* **Trecho fornecido**:
***
A uma semana das eleições gerais no país, o cenário político que se configurará a partir do ano que vem já está praticamente decidido. Primeiro, Dilma Rousseff será eleira presidente, muito provavelmente no primeiro turno. Segundo, os políticos dos partidos da base do governo (PT, PMDB, PDT, PSB, PR, entre outros) deverão obter a maioria no Congresso, em ambas as câmaras, e devem levar a maioria dos governos estaduais.
***
* **Informações fornecidas**:
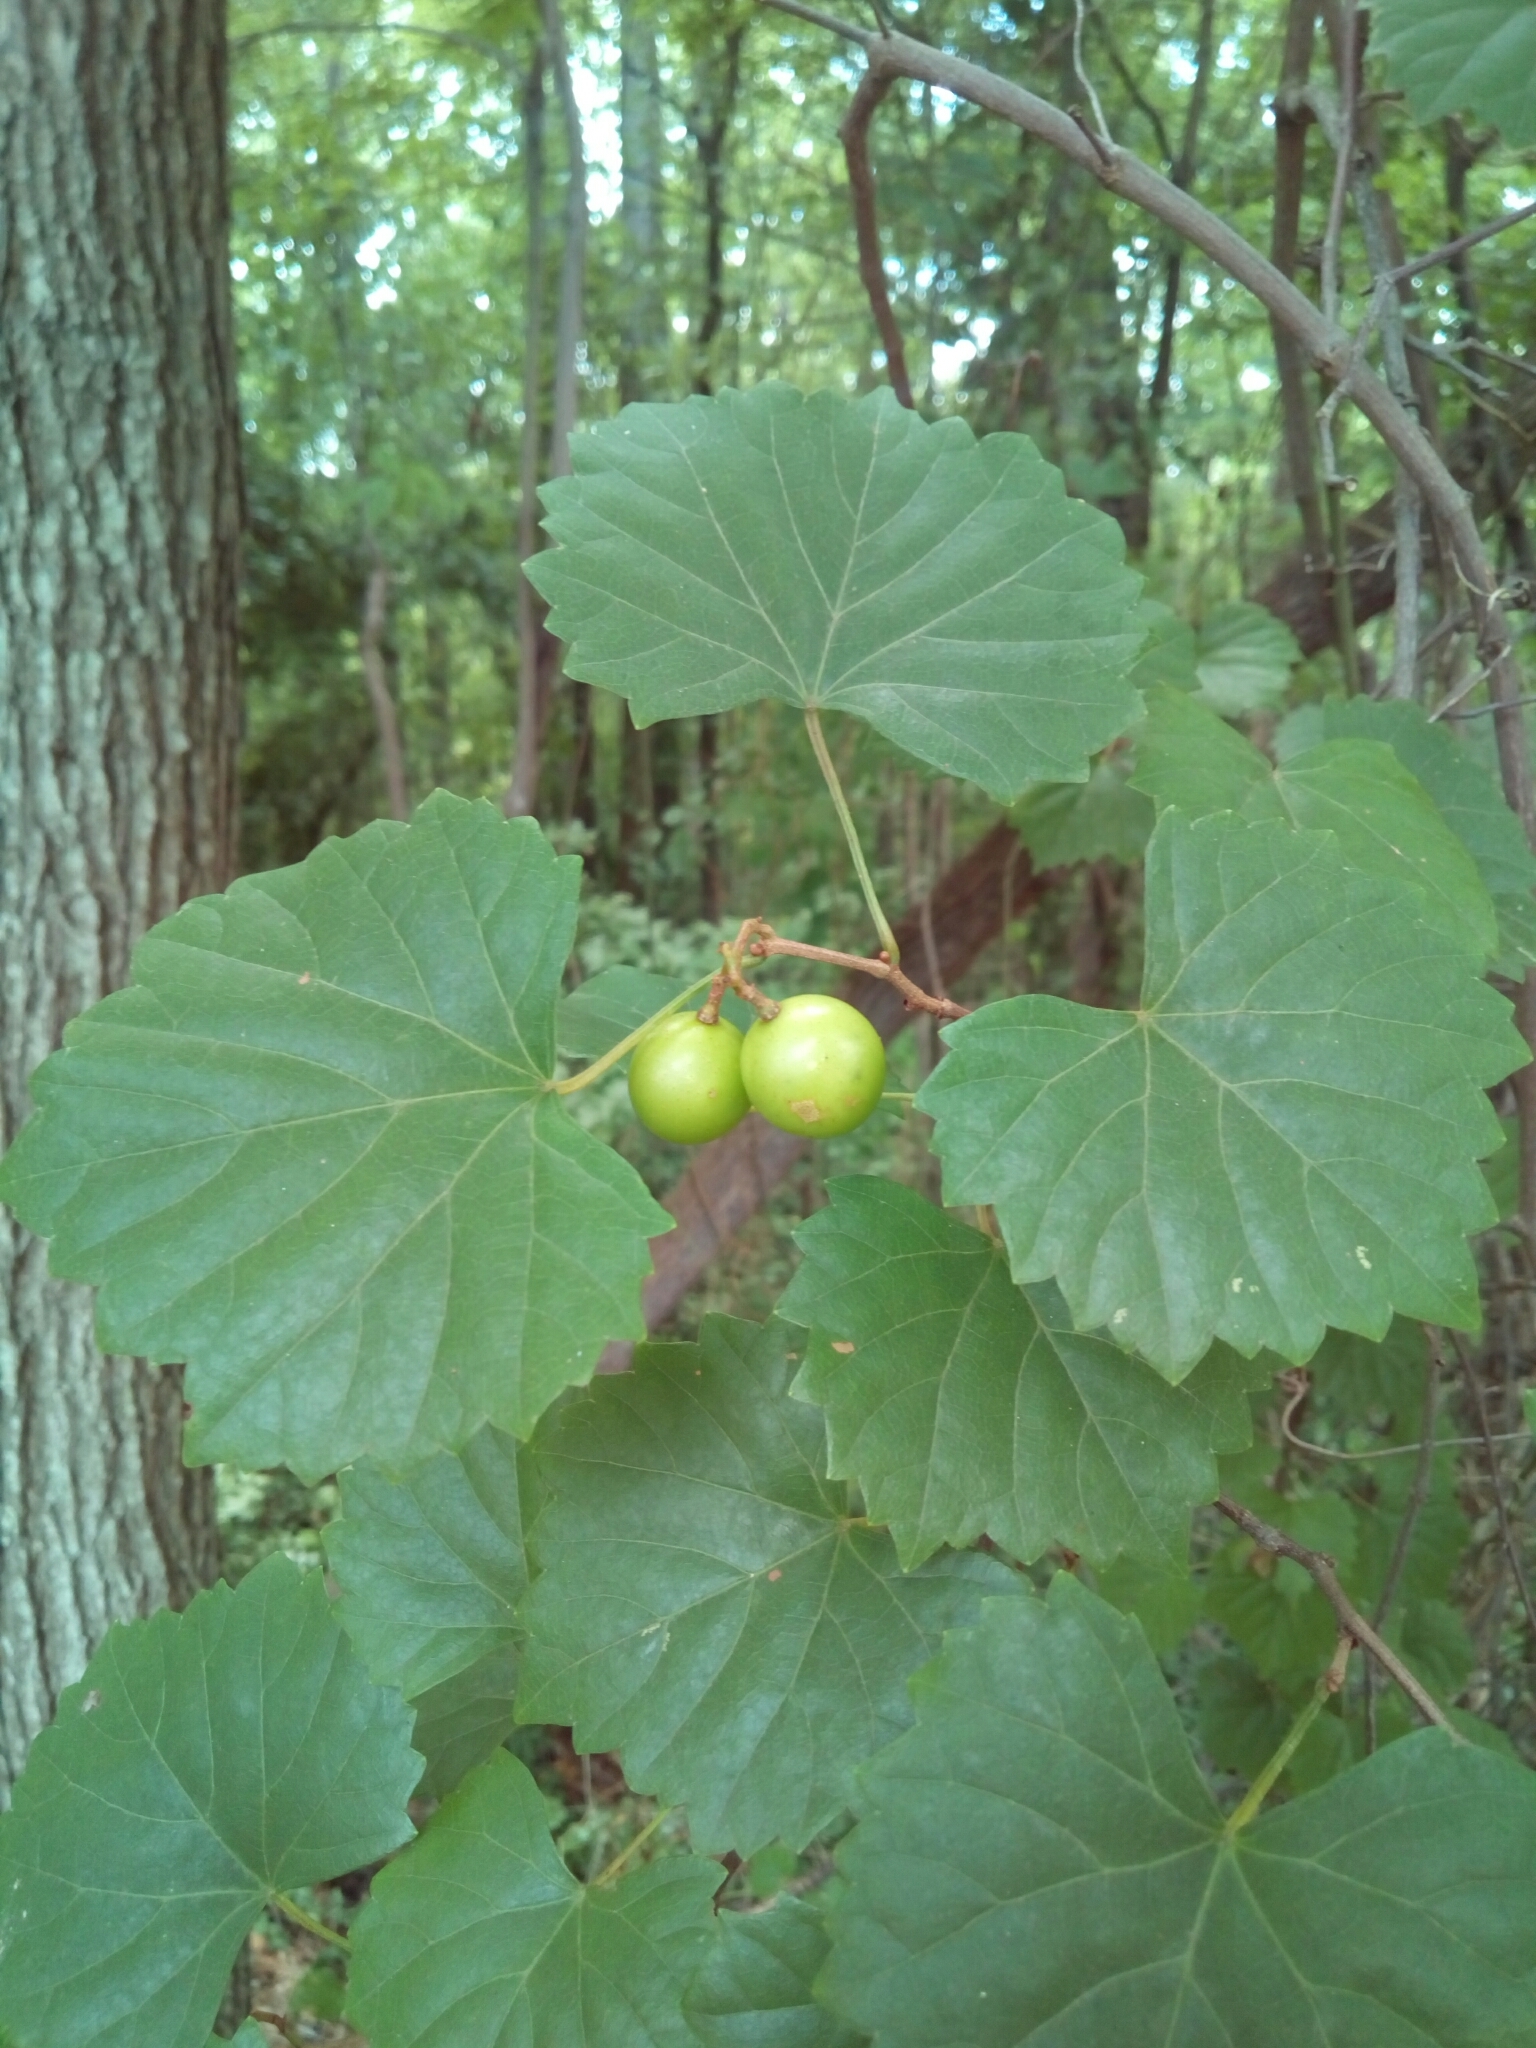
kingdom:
***
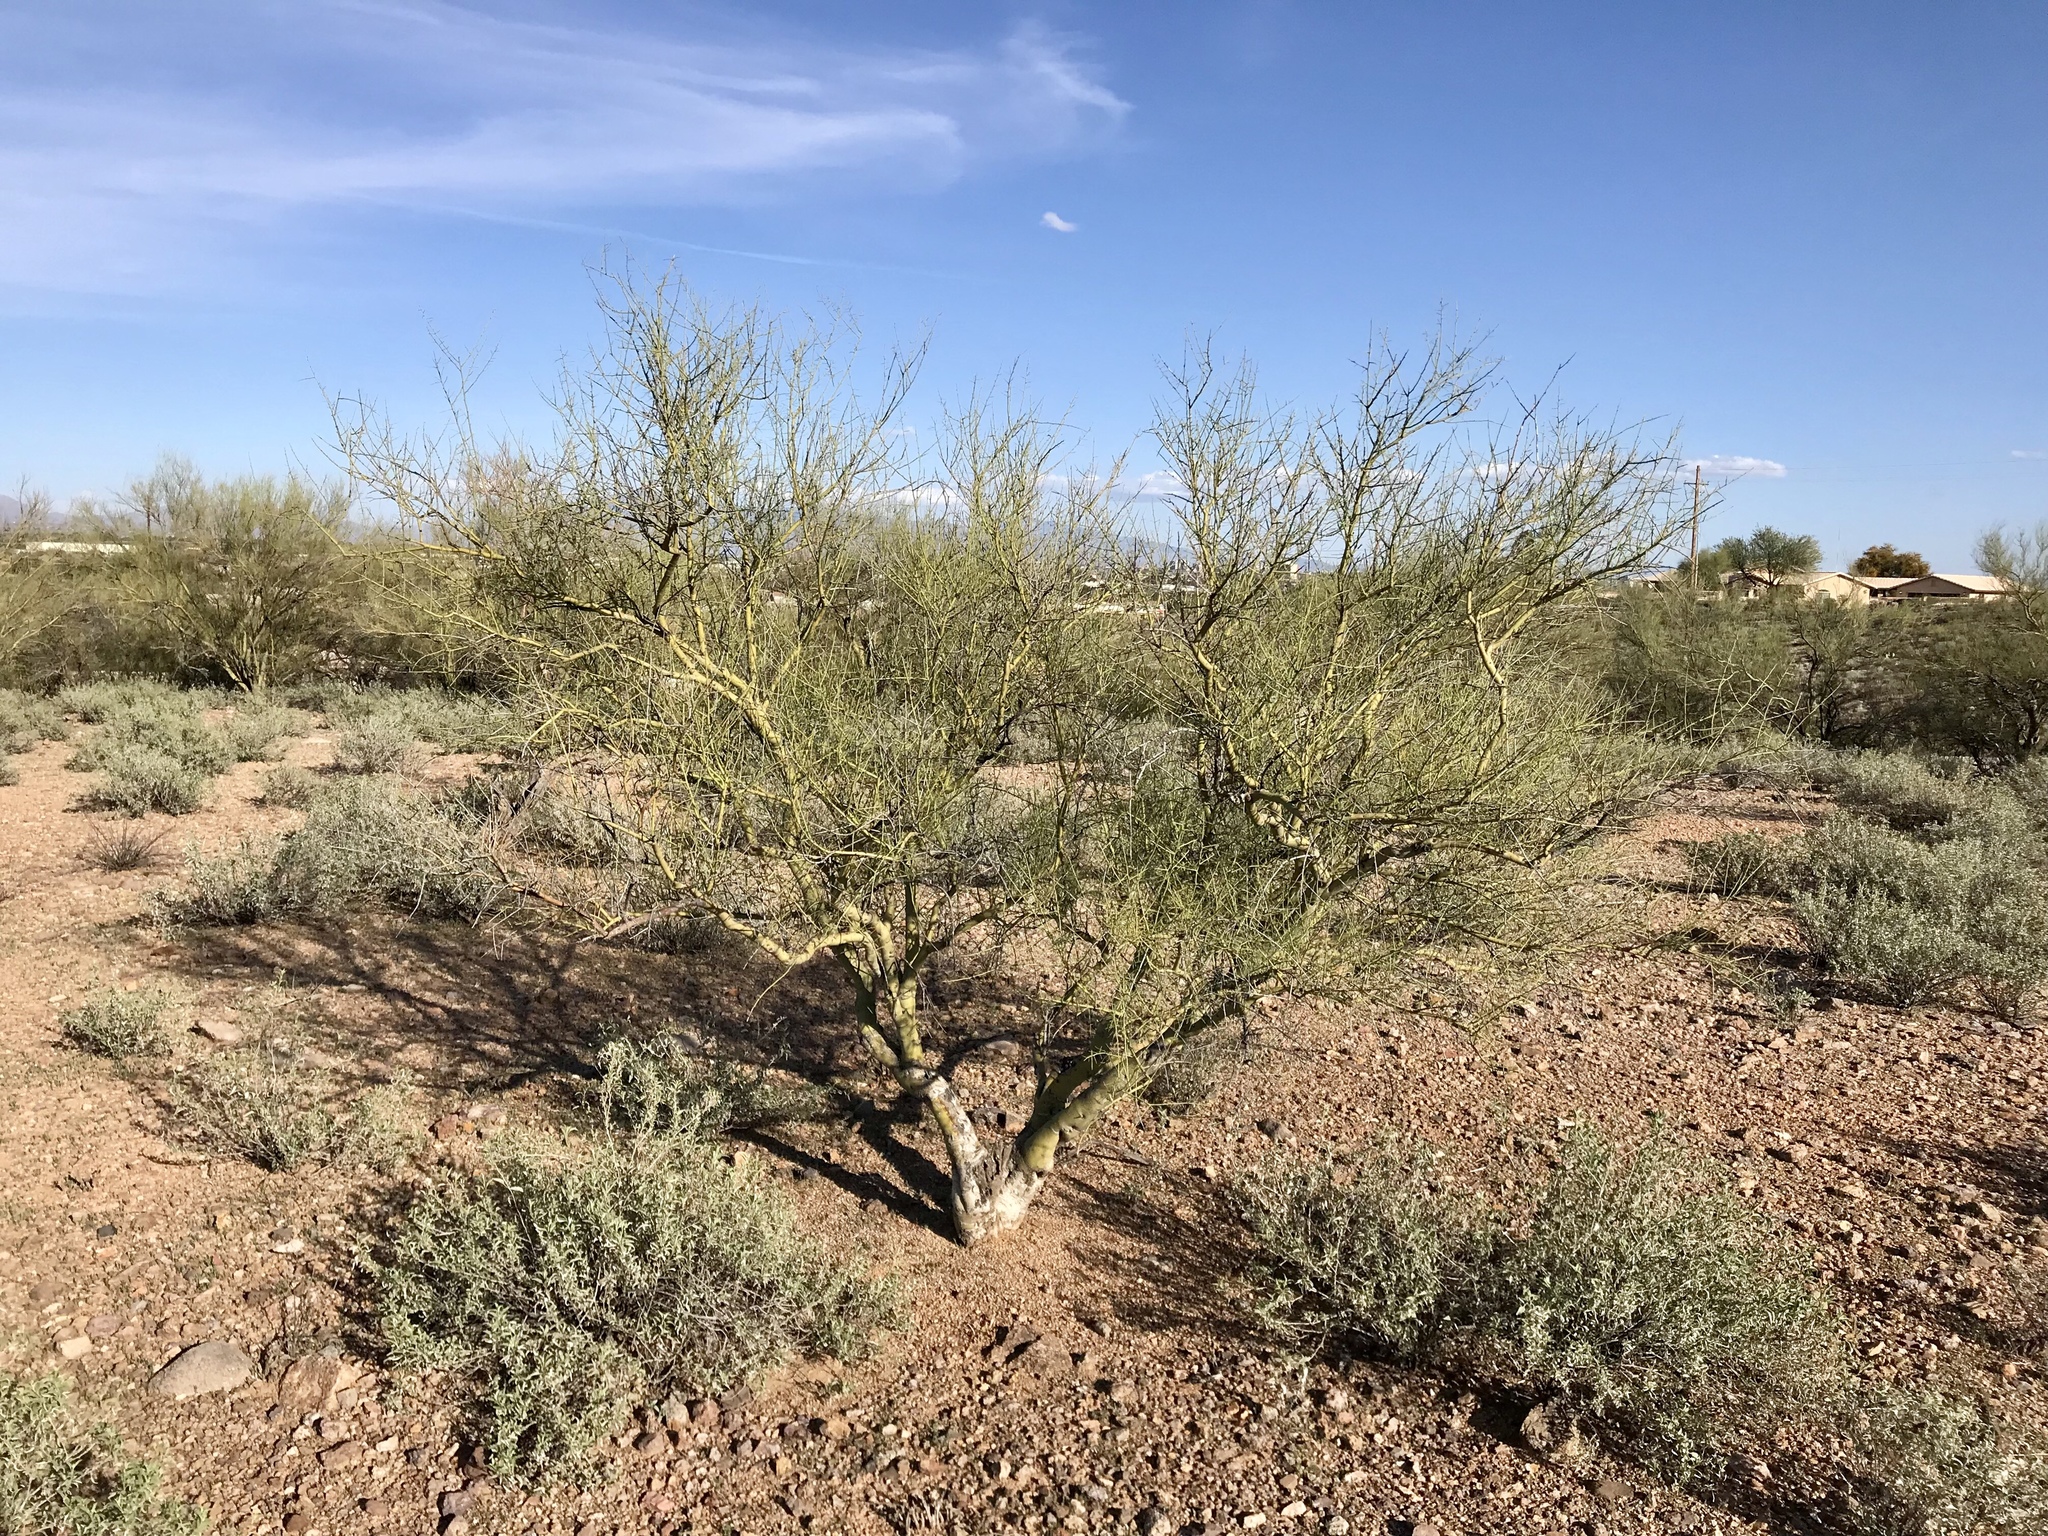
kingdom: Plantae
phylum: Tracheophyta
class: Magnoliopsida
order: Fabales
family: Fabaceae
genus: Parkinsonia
***
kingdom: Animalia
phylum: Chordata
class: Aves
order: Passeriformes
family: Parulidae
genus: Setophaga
***
* **Tarefas a realizar**:
**A)** Reproduza fielmente a passagem do trecho sobre as eleições que começa nas palavras "A uma semana" e termina depois de "dos governos estaduais.".
**B)** Traduza para o inglês esta frase do trecho sobre as eleições: "A uma semana das eleições gerais no país, o cenário político que se configurará a partir do ano que vem já está praticamente decidido."

* **Soluções**:
**A)**
A uma semana das eleições gerais no país, o cenário político que se configurará a partir do ano que vem já está praticamente decidido. Primeiro, Dilma Rousseff será eleira presidente, muito provavelmente no primeiro turno. Segundo, os políticos dos partidos da base do governo (PT, PMDB, PDT, PSB, PR, entre outros) deverão obter a maioria no Congresso, em ambas as câmaras, e devem levar a maioria dos governos estaduais.

**B)** With one week to go before the country's general elections, the political landscape that will take shape starting next year is already practically decided.